By ref and by pointer kills performance.

Richard (Rikki) Andrew Cattermole richard at cattermole.co.nz
Tue Feb 13 19:20:21 UTC 2024


On 14/02/2024 2:30 AM, Johan wrote:
> On Tuesday, 13 February 2024 at 03:31:31 UTC, Richard (Rikki) Andrew 
> Cattermole wrote:
>> dmd having bad codegen here isn't a surprise, that is to be expected.
>>
>> Now for ldc:
>>
>> ```d
>> void fillBP(immutable(uint*) value, uint* dest) {
>>      dest[0] = *value;
>>      dest[1] = *value;
>>      dest[2] = *value;
>>      dest[3] = *value;
>> }
>> ```
>>
>> I expected that to not do the extra loads, but it did.
> 
> I hope someone can find the link to some DConf talk (me or Andrei) or 
> forum post where I talk about why LDC assumes that `immutable(uint*)` 
> points to _mutable_ (nota bene) data. The reason is the mutable thread 
> synchronization field in immutable class variable storage (`__monitor`), 
> combined with casting an immutable class to an array of immutable bytes.
> 
> Side-effects in-between immutable(uint*) lookup could run into a 
> synchronization event on the immutable data (i.e. mutating it).
> In the case of `fillBP` there are no side-effects possible between the 
> reads, so it appears that indeed the optimization could be done. But a 
> different thread might write to the data. I don't know how that 
> data-race is then defined...
> For the general case, side-effects are possible (e.g. a function call) 
> so it is not possible to simply assume that `immutable` reference 
> arguments never alias to other reference arguments; this complicates 
> implementing the desired optimization.
> I'm not saying it is impossible, it's just extra effort (and proof is 
> needed).
> 
> -Johan

If you don't like the problem, change the problem.

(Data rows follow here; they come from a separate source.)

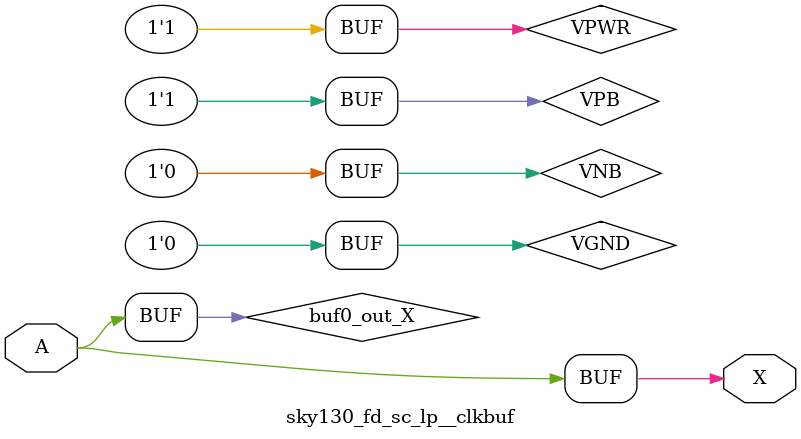
<source format=v>
/*
 * Copyright 2020 The SkyWater PDK Authors
 *
 * Licensed under the Apache License, Version 2.0 (the "License");
 * you may not use this file except in compliance with the License.
 * You may obtain a copy of the License at
 *
 *     https://www.apache.org/licenses/LICENSE-2.0
 *
 * Unless required by applicable law or agreed to in writing, software
 * distributed under the License is distributed on an "AS IS" BASIS,
 * WITHOUT WARRANTIES OR CONDITIONS OF ANY KIND, either express or implied.
 * See the License for the specific language governing permissions and
 * limitations under the License.
 *
 * SPDX-License-Identifier: Apache-2.0
*/


`ifndef SKY130_FD_SC_LP__CLKBUF_BEHAVIORAL_V
`define SKY130_FD_SC_LP__CLKBUF_BEHAVIORAL_V

/**
 * clkbuf: Clock tree buffer.
 *
 * Verilog simulation functional model.
 */

`timescale 1ns / 1ps
`default_nettype none

`celldefine
module sky130_fd_sc_lp__clkbuf (
    X,
    A
);

    // Module ports
    output X;
    input  A;

    // Module supplies
    supply1 VPWR;
    supply0 VGND;
    supply1 VPB ;
    supply0 VNB ;

    // Local signals
    wire buf0_out_X;

    //  Name  Output      Other arguments
    buf buf0 (buf0_out_X, A              );
    buf buf1 (X         , buf0_out_X     );

endmodule
`endcelldefine

`default_nettype wire
`endif  // SKY130_FD_SC_LP__CLKBUF_BEHAVIORAL_V
</source>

After thinking about it, I can agree for D classes immutable can't be 
known if it truely applies or not. A lock could still be taken in const 
code.

So the problem is:

For a type that is not a D class (COM, extern(C++) are not included in 
that definition), mark as immutable to LLVM IR so optimizations can be 
used wrt. immutable.

After all, to call an immutable this, method it must also be marked as 
const or immutable. The this pointer won't be allowed to be mutated 
unless someone did something bad (again, not the compiler's fault that 
the user went against it).

I don't think much thought needs to go into this.